Would you output all the lines below precisely as they stand, leaving each picture out?

* Data segment:
___

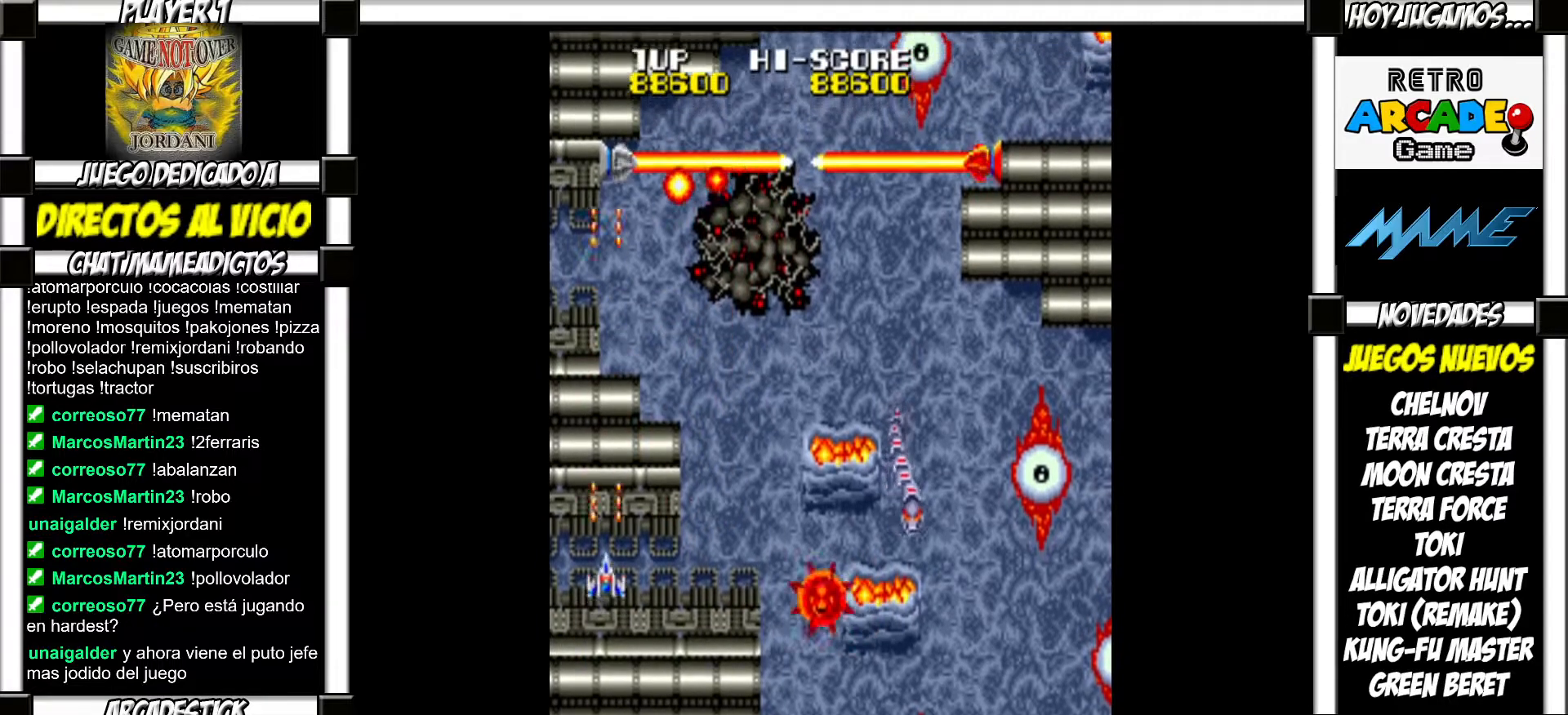
{"buttons": [], "events": [[33, "SQUARE", "down"], [83, "SQUARE", "up"], [183, "SQUARE", "down"], [217, "SQUARE", "up"], [317, "SQUARE", "down"], [350, "SQUARE", "up"], [450, "SQUARE", "down"], [483, "SQUARE", "up"]]}
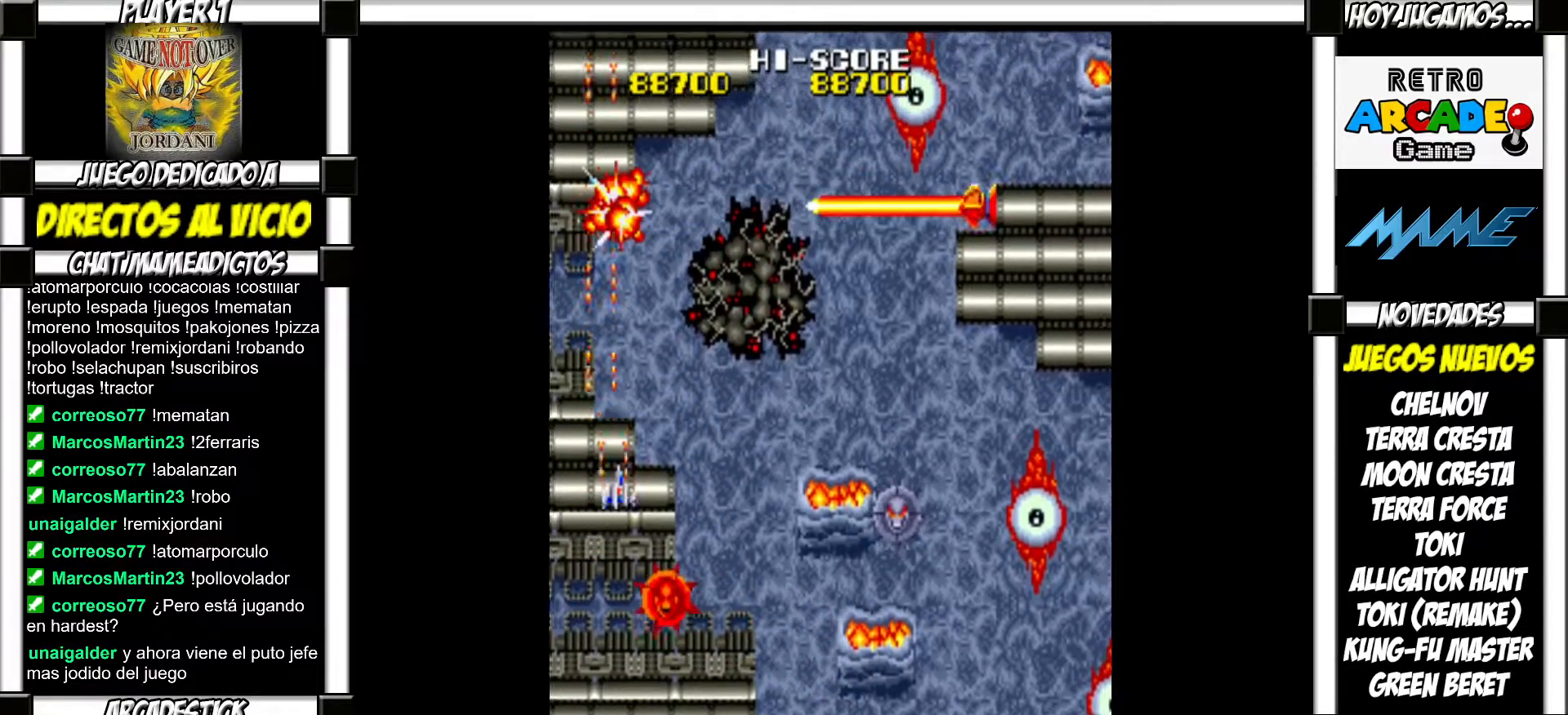
{"buttons": ["SQUARE"], "events": [[83, "SQUARE", "down"], [117, "SQUARE", "up"], [217, "SQUARE", "down"], [267, "SQUARE", "up"], [350, "SQUARE", "down"], [400, "SQUARE", "up"], [500, "SQUARE", "down"]]}
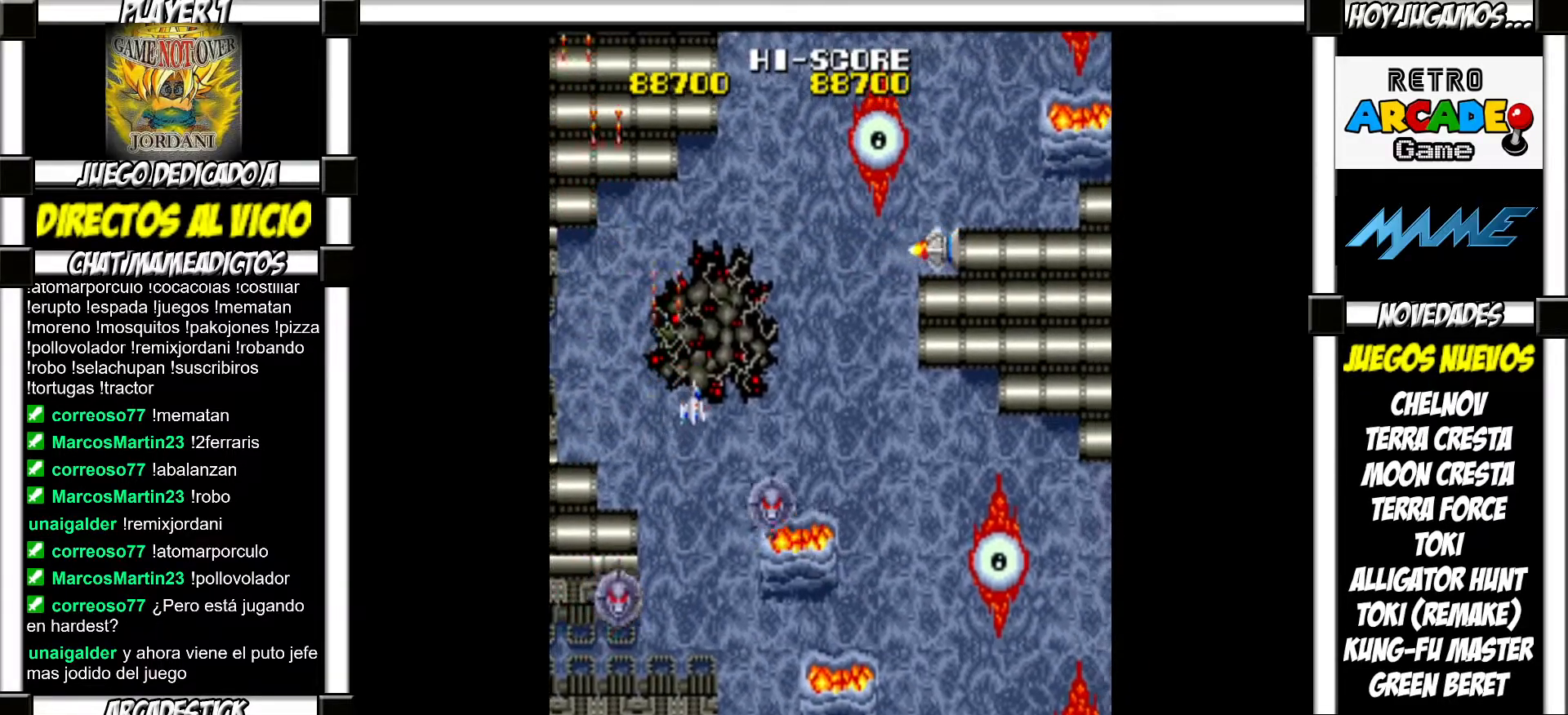
{"buttons": [], "events": [[33, "SQUARE", "up"], [117, "SQUARE", "down"], [150, "SQUARE", "up"], [250, "SQUARE", "down"], [283, "SQUARE", "up"], [383, "SQUARE", "down"], [433, "SQUARE", "up"]]}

___

* Result for this exercise:
{"buttons": [], "events": [[33, "SQUARE", "down"], [83, "SQUARE", "up"], [183, "SQUARE", "down"], [217, "SQUARE", "up"], [317, "SQUARE", "down"], [350, "SQUARE", "up"], [450, "SQUARE", "down"], [483, "SQUARE", "up"]]}
{"buttons": ["SQUARE"], "events": [[83, "SQUARE", "down"], [117, "SQUARE", "up"], [217, "SQUARE", "down"], [267, "SQUARE", "up"], [350, "SQUARE", "down"], [400, "SQUARE", "up"], [500, "SQUARE", "down"]]}
{"buttons": [], "events": [[33, "SQUARE", "up"], [117, "SQUARE", "down"], [150, "SQUARE", "up"], [250, "SQUARE", "down"], [283, "SQUARE", "up"], [383, "SQUARE", "down"], [433, "SQUARE", "up"]]}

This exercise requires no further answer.